* COMPITI ED ESERCIZI:
A) Rispondi in base al testo sulle vittime del dovere, una risposta per riga con la stessa numerazione:
(i) Quale sezione della Corte Suprema di Cassazione ha emesso l'ordinanza n. 15494 del 2026?
(ii) Quale legge ha introdotto la disciplina sulle "vittime del dovere"?
(iii) Con quale numero è citata la pronuncia delle Sezioni Unite civili richiamata dalla Corte?
B) Prosegui il testo sulle vittime del dovere a partire dalla sua ultima frase, per favore.

* TESTO PROPOSTO:
..............................

Il riconoscimento dello status speciale collegato al servizio richiede un rischio ulteriore e straordinario rispetto a quello ordinario delle mansioni svolte. La mera nocività dell’ambiente di lavoro o la violazione degli obblighi di sicurezza non determinano automaticamente il beneficio. Occorre una situazione eccezionale che esponga il lavoratore a un rischio maggiore rispetto alla normalità del servizio. La Corte Suprema di Cassazione, Sezione Lavoro, con ordinanza n. 15494 del 2026, chiarisce che la sola insalubrità dell’ambiente di lavoro e le violazioni degli obblighi di sicurezza non bastano. La Corte ha escluso il riconoscimento dello status speciale previsto dalla normativa di tutela. La decisione richiama la disciplina sulle “vittime del dovere” introdotta dalla legge finanziaria 2006, che ha previsto particolari benefici economici e assistenziali per i dipendenti pubblici colpiti da infermità o deceduti nello svolgimento del servizio in presenza di condizioni operative eccezionali (art. 1, comma 564, legge n. 266/2005). Il successivo regolamento attuativo ha precisato che tali benefici spettano solo quando l’attività sia stata svolta in particolari condizioni ambientali od operative comportanti rischi o fatiche superiori a quelli ordinari del servizio (d.P.R. n. 243/2006). Sul piano giurisprudenziale la Corte ha richiamato le Sezioni Unite, che hanno escluso qualsiasi automatismo tra riconoscimento della causa di servizio e attribuzione dello status speciale, chiarendo che occorre sempre un “quid pluris” (Cass., Sez. Unite civili, n. 21969/2017).

..............................

* DATI:
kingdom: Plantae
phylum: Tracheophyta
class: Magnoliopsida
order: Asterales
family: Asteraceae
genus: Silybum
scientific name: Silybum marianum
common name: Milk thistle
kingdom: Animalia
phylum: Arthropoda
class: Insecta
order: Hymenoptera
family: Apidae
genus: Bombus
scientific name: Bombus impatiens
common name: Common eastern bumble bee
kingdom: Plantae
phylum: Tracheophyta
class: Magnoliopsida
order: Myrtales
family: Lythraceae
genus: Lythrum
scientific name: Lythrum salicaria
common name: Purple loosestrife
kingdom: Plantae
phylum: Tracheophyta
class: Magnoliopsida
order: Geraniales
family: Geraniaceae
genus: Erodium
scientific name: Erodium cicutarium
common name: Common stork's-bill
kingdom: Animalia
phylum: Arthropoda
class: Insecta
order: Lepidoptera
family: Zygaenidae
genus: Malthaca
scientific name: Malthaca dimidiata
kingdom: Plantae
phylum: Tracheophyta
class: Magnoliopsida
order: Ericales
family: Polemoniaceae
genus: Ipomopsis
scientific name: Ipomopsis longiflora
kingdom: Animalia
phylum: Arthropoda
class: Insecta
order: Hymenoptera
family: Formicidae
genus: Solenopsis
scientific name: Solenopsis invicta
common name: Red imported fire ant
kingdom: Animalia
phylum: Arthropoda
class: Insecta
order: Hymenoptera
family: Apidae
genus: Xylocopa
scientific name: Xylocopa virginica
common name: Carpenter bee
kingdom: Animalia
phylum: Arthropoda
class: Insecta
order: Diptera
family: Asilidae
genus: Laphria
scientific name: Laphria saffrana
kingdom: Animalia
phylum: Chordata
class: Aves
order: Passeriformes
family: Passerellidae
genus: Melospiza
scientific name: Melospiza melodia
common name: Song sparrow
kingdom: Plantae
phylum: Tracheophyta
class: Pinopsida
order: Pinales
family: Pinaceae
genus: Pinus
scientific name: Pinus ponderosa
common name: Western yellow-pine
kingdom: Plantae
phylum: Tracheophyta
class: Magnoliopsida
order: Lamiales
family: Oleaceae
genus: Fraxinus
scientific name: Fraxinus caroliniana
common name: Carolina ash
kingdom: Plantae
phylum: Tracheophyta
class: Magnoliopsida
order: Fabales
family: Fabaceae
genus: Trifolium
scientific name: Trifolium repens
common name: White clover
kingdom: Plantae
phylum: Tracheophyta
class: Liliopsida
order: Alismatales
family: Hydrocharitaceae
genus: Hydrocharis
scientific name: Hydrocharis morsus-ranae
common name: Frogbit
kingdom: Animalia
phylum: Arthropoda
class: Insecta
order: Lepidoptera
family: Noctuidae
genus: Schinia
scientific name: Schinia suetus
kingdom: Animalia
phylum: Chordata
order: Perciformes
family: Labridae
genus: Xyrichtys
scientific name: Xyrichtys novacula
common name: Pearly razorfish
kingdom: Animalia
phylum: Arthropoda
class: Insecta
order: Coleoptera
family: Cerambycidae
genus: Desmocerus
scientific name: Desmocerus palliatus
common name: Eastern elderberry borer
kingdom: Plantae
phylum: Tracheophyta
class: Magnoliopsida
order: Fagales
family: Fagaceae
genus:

..............................

* SOLUZIONI PER COMPITO:
A)
(i) La Sezione Lavoro.
(ii) La legge finanziaria 2006 (art. 1, comma 564, legge n. 266/2005).
(iii) Cass., Sez. Unite civili, n. 21969/2017.

B)
La vicenda

Gli eredi di un operatore dei servizi di emergenza, un Vigile del Fuoco, deceduto per una patologia tumorale polmonare avevano chiesto il riconoscimento dello status speciale previsto per chi subisce danni nello svolgimento del servizio. La moglie e le figlie dell’operatore sostenevano che l’attività lavorativa avesse comportato una continua esposizione a sostanze tossiche e denunciavano carenze nella sicurezza e nei dispositivi di protezione.

Il percorso giudiziario

In primo grado la domanda era stata respinta, ritenendo che il rischio affrontato rientrasse nelle normali condizioni del servizio svolto. La Corte d’appello aveva confermato questa conclusione, escludendo la presenza di circostanze eccezionali o straordinarie. In Cassazione gli eredi hanno insistito sulla nocività dell’ambiente di lavoro e sulle violazioni degli obblighi di tutela della salute. La Cassazione ha richiamato gli accertamenti svolti nei giudizi di merito sull’esposizione a gas di scarico, sull’omessa sorveglianza sanitaria e sulla carenza di dispositivi di protezione individuale, ritenendo però che tali elementi integrassero una situazione di mera insalubrità dell’ambiente di lavoro e non un rischio eccezionale ulteriore rispetto alle ordinarie mansioni del servizio. La Suprema Corte ha ribadito che il beneficio non consegue automaticamente alla semplice insalubrità del contesto lavorativo. La Corte ha inoltre ritenuto irrilevanti le contestazioni sulla valutazione delle concause della malattia, considerandole non decisive. Il ricorso è stato quindi rigettato.